Reproduce verbatim the portion of the records below that opens with the line containing "family: Picrodendraceae" and closes with the line containing "order: Cornales", including both of those lines.

>>>

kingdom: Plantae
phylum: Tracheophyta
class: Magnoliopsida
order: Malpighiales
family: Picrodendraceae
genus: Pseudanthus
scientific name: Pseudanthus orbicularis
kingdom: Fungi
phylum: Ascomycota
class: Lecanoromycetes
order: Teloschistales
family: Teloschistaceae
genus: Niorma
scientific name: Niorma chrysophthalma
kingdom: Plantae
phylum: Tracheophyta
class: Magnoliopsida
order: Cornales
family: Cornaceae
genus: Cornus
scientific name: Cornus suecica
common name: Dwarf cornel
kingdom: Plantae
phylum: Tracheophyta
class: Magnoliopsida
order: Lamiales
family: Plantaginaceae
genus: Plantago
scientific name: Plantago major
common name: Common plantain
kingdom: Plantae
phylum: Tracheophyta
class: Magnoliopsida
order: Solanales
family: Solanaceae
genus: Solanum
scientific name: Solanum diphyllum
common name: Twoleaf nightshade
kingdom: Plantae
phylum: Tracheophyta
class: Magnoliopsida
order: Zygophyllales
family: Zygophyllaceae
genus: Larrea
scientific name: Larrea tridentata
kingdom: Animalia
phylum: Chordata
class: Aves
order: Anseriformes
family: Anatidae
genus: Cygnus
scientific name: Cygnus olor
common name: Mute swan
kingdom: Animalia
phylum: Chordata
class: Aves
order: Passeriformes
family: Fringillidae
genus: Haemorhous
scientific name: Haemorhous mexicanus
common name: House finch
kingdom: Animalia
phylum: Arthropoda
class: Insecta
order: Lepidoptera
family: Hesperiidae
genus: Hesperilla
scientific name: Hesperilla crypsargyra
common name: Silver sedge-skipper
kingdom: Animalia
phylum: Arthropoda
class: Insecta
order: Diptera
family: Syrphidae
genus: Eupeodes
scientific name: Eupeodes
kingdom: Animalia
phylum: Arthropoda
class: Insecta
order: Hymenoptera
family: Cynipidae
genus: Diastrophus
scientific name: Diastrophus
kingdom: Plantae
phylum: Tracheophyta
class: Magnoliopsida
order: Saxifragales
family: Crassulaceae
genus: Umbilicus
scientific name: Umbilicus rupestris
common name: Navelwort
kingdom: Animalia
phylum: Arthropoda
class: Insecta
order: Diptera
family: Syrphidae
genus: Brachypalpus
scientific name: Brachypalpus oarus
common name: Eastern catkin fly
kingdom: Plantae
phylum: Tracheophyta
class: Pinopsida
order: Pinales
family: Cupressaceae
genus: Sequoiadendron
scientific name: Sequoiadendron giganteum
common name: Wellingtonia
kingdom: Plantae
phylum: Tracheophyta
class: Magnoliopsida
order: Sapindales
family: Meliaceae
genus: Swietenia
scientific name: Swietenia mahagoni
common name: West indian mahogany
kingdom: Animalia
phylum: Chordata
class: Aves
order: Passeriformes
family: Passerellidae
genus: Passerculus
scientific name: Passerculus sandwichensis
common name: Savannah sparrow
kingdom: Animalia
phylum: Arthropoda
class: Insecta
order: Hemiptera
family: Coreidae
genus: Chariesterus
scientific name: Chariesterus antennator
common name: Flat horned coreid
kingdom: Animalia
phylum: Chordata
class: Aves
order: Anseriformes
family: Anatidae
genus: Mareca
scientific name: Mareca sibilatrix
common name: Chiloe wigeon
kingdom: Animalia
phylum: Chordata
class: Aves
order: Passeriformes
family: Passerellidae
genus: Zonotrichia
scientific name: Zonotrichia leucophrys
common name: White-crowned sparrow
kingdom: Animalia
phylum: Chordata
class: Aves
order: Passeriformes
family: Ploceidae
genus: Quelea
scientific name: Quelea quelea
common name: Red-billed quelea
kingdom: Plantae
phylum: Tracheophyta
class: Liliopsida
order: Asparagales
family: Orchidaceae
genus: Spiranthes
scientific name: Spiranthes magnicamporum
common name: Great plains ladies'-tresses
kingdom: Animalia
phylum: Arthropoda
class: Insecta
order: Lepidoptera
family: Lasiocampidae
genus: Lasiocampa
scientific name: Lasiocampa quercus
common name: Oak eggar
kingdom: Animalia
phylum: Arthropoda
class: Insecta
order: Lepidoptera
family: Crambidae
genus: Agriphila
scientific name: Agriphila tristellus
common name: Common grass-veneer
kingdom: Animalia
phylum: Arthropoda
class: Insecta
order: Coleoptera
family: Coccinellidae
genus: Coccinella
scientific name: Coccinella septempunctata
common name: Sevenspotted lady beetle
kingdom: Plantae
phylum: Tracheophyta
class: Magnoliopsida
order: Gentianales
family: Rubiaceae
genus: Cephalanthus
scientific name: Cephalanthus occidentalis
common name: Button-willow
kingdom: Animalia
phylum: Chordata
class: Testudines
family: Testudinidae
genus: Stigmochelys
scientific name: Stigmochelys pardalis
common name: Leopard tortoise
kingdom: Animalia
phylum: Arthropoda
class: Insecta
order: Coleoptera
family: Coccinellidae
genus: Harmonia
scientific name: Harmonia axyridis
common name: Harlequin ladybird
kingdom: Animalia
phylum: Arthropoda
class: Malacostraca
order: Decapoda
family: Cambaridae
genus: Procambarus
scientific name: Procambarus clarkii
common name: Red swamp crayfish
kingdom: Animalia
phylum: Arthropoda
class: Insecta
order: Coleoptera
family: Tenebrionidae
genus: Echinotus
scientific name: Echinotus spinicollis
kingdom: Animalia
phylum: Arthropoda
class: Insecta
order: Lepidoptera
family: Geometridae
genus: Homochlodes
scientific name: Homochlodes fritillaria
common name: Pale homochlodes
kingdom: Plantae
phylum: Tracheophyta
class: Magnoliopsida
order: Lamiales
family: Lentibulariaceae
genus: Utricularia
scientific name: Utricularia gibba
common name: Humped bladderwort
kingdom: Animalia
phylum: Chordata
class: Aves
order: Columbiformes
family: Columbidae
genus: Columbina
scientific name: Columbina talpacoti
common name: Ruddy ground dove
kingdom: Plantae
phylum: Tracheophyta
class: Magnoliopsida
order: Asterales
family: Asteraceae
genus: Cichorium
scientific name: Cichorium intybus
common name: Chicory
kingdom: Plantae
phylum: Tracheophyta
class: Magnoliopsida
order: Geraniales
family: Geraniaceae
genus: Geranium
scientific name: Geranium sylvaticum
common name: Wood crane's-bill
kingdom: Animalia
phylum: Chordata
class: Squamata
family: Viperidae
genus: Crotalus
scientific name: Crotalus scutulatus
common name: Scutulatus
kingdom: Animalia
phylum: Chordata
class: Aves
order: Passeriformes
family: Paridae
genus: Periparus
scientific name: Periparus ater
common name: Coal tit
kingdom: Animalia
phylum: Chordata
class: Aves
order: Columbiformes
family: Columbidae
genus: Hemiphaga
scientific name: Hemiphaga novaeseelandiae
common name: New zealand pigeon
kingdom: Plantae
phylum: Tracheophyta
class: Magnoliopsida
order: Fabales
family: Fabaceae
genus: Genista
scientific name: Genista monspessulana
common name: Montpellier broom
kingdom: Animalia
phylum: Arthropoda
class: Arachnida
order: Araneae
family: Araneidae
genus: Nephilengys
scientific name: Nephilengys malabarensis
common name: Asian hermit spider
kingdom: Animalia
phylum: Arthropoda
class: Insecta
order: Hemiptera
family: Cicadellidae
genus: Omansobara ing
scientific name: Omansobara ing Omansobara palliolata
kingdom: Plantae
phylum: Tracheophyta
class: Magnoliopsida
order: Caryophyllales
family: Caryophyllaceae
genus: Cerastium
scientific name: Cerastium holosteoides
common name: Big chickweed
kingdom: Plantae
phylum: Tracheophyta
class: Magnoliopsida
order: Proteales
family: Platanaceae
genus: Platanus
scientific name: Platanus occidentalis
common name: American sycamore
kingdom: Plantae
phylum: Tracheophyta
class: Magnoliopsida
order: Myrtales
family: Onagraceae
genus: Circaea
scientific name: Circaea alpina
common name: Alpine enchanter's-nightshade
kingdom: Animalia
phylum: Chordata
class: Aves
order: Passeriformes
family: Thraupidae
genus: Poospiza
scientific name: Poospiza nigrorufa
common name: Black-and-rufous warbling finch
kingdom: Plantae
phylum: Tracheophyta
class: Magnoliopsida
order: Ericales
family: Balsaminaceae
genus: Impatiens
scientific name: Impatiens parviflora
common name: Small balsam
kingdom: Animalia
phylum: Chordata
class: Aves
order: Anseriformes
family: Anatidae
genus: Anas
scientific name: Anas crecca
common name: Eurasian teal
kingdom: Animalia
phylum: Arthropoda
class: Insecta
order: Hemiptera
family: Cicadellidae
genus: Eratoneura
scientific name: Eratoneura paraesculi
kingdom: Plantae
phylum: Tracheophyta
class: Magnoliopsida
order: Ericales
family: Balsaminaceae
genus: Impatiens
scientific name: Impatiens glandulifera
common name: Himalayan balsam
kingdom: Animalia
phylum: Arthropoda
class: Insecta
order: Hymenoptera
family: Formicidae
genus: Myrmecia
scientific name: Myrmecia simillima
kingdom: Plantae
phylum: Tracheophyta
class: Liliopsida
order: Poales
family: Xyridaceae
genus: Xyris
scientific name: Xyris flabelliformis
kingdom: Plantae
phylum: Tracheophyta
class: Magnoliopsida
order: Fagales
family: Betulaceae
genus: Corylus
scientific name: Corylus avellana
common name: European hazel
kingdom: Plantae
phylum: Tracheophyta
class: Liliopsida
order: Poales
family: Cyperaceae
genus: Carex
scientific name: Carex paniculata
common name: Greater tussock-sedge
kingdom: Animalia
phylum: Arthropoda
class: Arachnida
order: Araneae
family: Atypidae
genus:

<<<

Full answer
family: Picrodendraceae
genus: Pseudanthus
scientific name: Pseudanthus orbicularis
kingdom: Fungi
phylum: Ascomycota
class: Lecanoromycetes
order: Teloschistales
family: Teloschistaceae
genus: Niorma
scientific name: Niorma chrysophthalma
kingdom: Plantae
phylum: Tracheophyta
class: Magnoliopsida
order: Cornales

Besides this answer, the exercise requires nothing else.